Mary Shelley's Frankenstein

Alexander Wright, based on the novel by Mary Shelley
The Flanagan Collective in association with York Theatre Royal
Around York city centre

Holly Beasley-Garrigan Credit: Ed Sunman
Veronica Hare Credit: Ed Sunman

Mary Shelley’s Frankenstein (1818) has been firing the public imagination for nearly two centuries, inspiring countless adaptations on stage and screen.

Such is our (over)familiarity with this macabre story that writers have sought to shed new light on the original text by approaching it from a variety of different angles. In 2015, for example, there was the film Victor Frankenstein, which depicts the ascent of the eponymous scientist (James McAvoy) from the perspective of his formerly disfigured assistant, Igor (Daniel Radcliffe).

In Mary Shelley’s Frankenstein, writer and director Alexander Wright combines a dramatization of this classic Gothic novel with an exploration of its unusual origins. One rainy evening in 1816, whilst summering near Lake Geneva in Switzerland, Lord Byron proposed that each of his guests (Mary Shelley, her husband Percy Bysshe Shelley and John William Polidori) should try to write a ghost story. Shelley struggled at first to think of a suitable tale, until one night she had a nightmare about a young student who played God by creating a grotesque human in a scientific experiment. Thus the seeds of Frankenstein were sown.
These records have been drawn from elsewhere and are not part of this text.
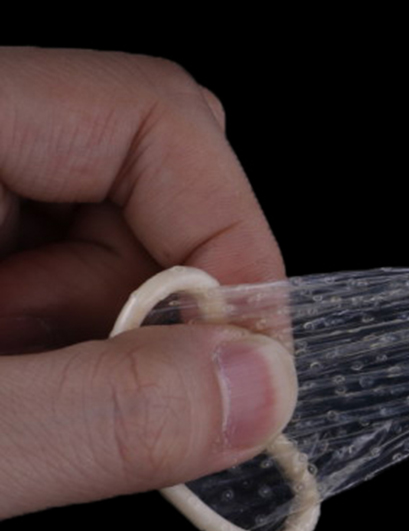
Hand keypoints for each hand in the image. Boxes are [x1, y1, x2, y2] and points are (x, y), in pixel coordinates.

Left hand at [0, 48, 296, 518]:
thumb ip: (101, 415)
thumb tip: (261, 391)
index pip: (150, 116)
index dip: (229, 234)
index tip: (251, 357)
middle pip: (143, 172)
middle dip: (164, 302)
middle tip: (118, 395)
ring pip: (112, 231)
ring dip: (108, 336)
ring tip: (25, 403)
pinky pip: (65, 266)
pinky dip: (74, 346)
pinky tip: (17, 394)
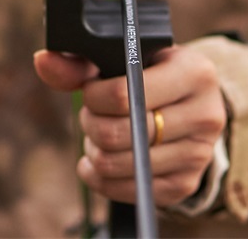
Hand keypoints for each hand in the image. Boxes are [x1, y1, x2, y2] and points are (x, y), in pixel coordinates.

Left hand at [34, 46, 226, 206]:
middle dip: (91, 123)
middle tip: (90, 113)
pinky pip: (127, 190)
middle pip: (118, 133)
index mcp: (194, 72)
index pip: (124, 94)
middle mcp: (204, 114)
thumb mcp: (128, 57)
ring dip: (95, 150)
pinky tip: (100, 160)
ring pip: (119, 164)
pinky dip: (102, 178)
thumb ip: (82, 61)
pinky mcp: (185, 184)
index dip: (93, 96)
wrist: (194, 102)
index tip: (90, 90)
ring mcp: (198, 154)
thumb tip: (43, 62)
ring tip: (97, 134)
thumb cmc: (152, 72)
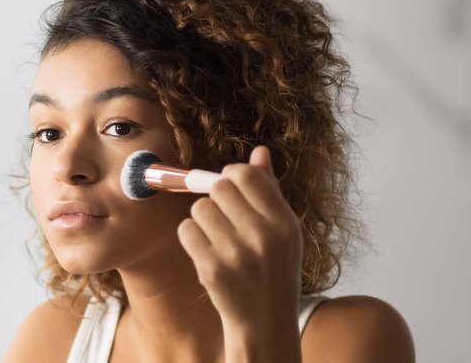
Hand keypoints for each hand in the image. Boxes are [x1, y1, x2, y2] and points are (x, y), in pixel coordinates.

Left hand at [177, 146, 302, 361]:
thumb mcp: (284, 230)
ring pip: (200, 208)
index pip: (246, 175)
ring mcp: (235, 253)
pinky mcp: (211, 268)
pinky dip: (192, 237)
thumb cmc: (273, 268)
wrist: (264, 320)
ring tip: (218, 237)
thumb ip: (269, 190)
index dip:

Yorkshire-based theatre company The Flanagan Collective believes in embracing less traditional models of theatre-making. Last year, for example, they staged an excellent immersive version of The Great Gatsby in the Fleeting Arms pub in York. In this two-hander, the audience meets at the York Theatre Royal before being led around several nearby locations in the city centre, including the East Front of the York Minster and the courtyard of the Grays Court Hotel.

A piece like this depends hugely on the skills of its actors, and Veronica Hare and Holly Beasley-Garrigan both give engaging and spirited performances. In the roles of Mary Shelley and Victor Frankensein, Hare deftly conveys the idea of being overwhelmed by one’s own creation. Beasley-Garrigan captures Percy Bysshe Shelley’s restless intellect and makes the creature a suitably pathetic and tragic figure. Their depiction of a marriage between artists is often touching. Furthermore, both performers rise to the practical challenges of the piece by ensuring that they are heard over any competing noises and making a concerted effort to be seen by all the members of the audience.

There are moments when the production falters slightly. Although the chosen locations are suitably atmospheric, there are times when it is difficult to see what is going on due to limited light. Although Alexander Wright does a fine job of distilling both Shelley's early life and novel into a series of key moments, there are times when the jumps between fact and fiction feel somewhat jarring. I also think that the production could have been more sinister—after all, Frankenstein is one of the greatest horror novels ever written.

Mary Shelley’s Frankenstein is a well-acted and absorbing piece of storytelling that manages to illuminate how this classic novel came into being and the ways in which it mirrors the author's own life.